So, I’m officially a fugitive of the law… that’s right… you heard it correctly… a fugitive! After having a bad luck day today (yesterday… whatever the heck day it is at 2:30 in the morning), I got pulled over by the University Police tonight. I was so nervous (having never been picked up before), I immediately pulled over in a red zone right in front of a busy 4-way stop sign… he had to wave me to go across the street and then I forgot about the 4-way stop and went out of turn. Oh laws… I’m a mess. Of course he takes his time coming up to my window and I’m shaking like a frigging crack whore on a bad mixture of Jack Daniels and Percocet trying to get my registration and insurance information. Officer Bored Stiff asks me if there is any reason why I’m so nervous… because my hands are literally shaking (I’m pretty sure it’s totes from watching too many murder mystery shows… maybe I murdered someone!!?!?!?) and I’m pretty sure he thinks I have some marijuana in the car because he asks me to get out to look at my license plate and I’m sure that was because he wanted to see if I could walk in a straight line. Turns out that I have 2 year stickers on my license plate instead of a month and a year and Officer Really Needs A Hobby still wants to run my Driver’s License to make sure I have no warrants out. Well, officer… there was that one time when I was 6 that I stole some candy from the bulk food bins at Macey’s… maybe all these years they been searching for my punk arse.
Moving on!! Today’s song choice is I Hope You Dance as sung by Ronan Keating. The original song (sung by LeeAnn Womack) was released a few years after I graduated from high school. The song, as interpreted by me, is a parent’s wish for their kids… you have a choice… you can sit around and do nothing letting life pass you by or you can get up and dance… which one do you choose? I used to always tear up every time I’d hear the song… and I know it was because I was such a waste of space and a huge disappointment to my folks. I didn’t take those lyrics to heart and I didn’t know where to start either… so I didn’t dance. I sat against the wall wearing my glasses the size of my head and served the punch and cookies while all of my peers were out there dancing. And I was jealous of those peers… jealous because they were doing it and I was still telling myself that I couldn’t do it. I can’t dance… I just can’t. (That’s literally true… I can’t dance well… but dancing in this particular song just meant living life.)
I want to dance now. You are never too old to dance… never. If you find yourself stagnant, dust yourself off and get out on that danged dance floor. So, I lost all 10 years of my 20s… my 30s are going to be my turn around.
Two Saturdays ago my mom and I went on a bike ride… we stopped at a park and lay on the cool grass in front of the lilac trees (which my madre happened to be stealing by the bundle). Madre turned to me and asked… Do you feel free? I didn’t have an answer to that question right there, but I kept it in the back of my noggin and mulled it over and I think I have one now, Madre. HECK YES, I DO! My brain isn’t holding me back as much any more. I am biking and I am walking and I am losing hundreds of pounds… on my own… no trainers, no dieticians, no psychologists. I’m pulling from that gumption I had buried down deep in my innards… and I am succeeding. So, yes… I feel free… and I’m going to keep on dancing until I’ve mastered every move… because life is too short not to.

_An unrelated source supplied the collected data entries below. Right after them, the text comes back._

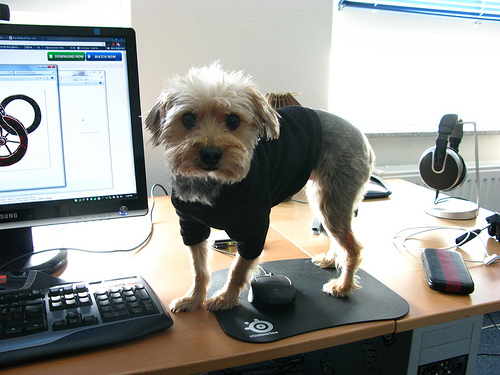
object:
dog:
[145, 64, 376, 314]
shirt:
[172, 105, 321, 259]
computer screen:
[0, 35, 137, 204]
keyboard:
[0, 272, 174, 364]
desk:
[0, 177, 499, 374]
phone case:
[422, 247, 475, 295]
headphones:
[418, 113, 469, 199]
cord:
[394, 224, 499, 266]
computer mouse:
[247, 272, 296, 313]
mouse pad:
[205, 257, 409, 343]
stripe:
[436, 248, 463, 292]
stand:
[428, 121, 480, 221]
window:
[326, 1, 499, 167]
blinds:
[339, 2, 499, 22]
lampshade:
[265, 92, 301, 108]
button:
[47, 51, 85, 61]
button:
[86, 52, 124, 62]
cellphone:
[420, 247, 474, 295]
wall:
[132, 2, 334, 198]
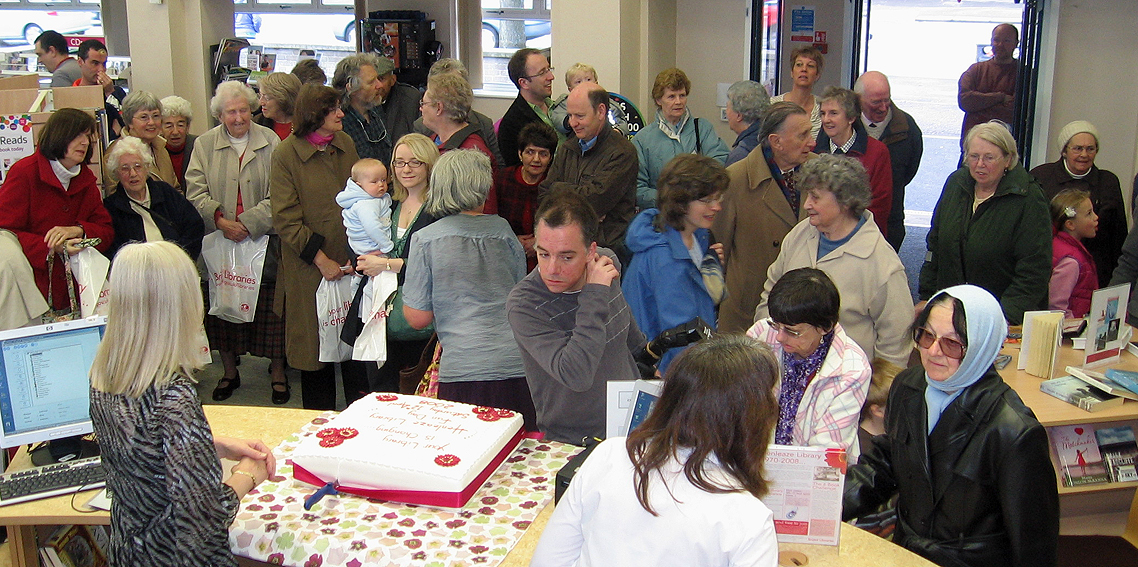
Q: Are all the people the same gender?
A: No, they are both male and female.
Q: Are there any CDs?
A: No, there are no cds.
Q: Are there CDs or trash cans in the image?
A: No, there are no CDs or trash cans.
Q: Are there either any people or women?
A: Yes, there is a woman.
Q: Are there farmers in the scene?
A: No, there are no farmers.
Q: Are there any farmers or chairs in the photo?
A: No, there are no farmers or chairs.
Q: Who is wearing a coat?
A: The woman is wearing a coat.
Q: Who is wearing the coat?
A: The woman is wearing a coat.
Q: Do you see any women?
A: Yes, there is a woman.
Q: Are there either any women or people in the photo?
A: Yes, there is a woman.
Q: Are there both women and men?
A: Yes, there are both a woman and a man.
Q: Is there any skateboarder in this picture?
A: No, there are no skateboarders.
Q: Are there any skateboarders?
A: No, there are no skateboarders.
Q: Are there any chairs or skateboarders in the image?
A: No, there are no skateboarders or chairs.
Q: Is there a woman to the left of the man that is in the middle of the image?
A: Yes, there is a woman to the left of the man.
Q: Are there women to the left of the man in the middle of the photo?
A: Yes, there is a woman to the left of the man.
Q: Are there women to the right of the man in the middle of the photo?
A: No, the woman is to the left of the man.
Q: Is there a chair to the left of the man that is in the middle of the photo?
A: No, there is a woman to the left of the man.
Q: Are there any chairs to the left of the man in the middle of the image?
A: No, there is a woman to the left of the man.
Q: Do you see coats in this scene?
A: Yes, there is a coat.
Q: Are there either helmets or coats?
A: Yes, there is a coat.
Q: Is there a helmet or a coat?
A: Yes, there is a coat.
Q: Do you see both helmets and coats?
A: No, there is a coat but no helmets.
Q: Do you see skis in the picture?
A: No, there are no skis.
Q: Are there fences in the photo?
A: No, there are no fences.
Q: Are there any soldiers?
A: No, there are no soldiers.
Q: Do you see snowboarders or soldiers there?
A: No, there are no soldiers or snowboarders.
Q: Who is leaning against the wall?
A: The man is leaning against the wall.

I hope you never lose your sense of wonder
You get your fill to eat but always keep that hunger
May you never take one single breath for granted
God forbid love ever leave you empty handed
I hope you still feel small when you stand beside the ocean
Whenever one door closes I hope one more opens
Promise me that you’ll give faith a fighting chance
and when you get the choice to sit it out or dance
I hope you dance
I hope you dance
I hope you never fear those mountains in the distance
Never settle for the path of least resistance
Living might mean taking chances but they’re worth taking
Loving might be a mistake but it’s worth making
Don’t let some hell bent heart leave you bitter
When you come close to selling out reconsider
Give the heavens above more than just a passing glance
And when you get the choice to sit it out or dance
I hope you dance (time is a wheel in constant motion always)
I hope you dance (rolling us along)
I hope you dance (tell me who wants to look back on the years and wonder)
I hope you dance (where those years have gone)
Questions of the Day: (1)What’s your last fugitive of the law story? (2)Do you feel like you are dancing your way through life? Why or why not?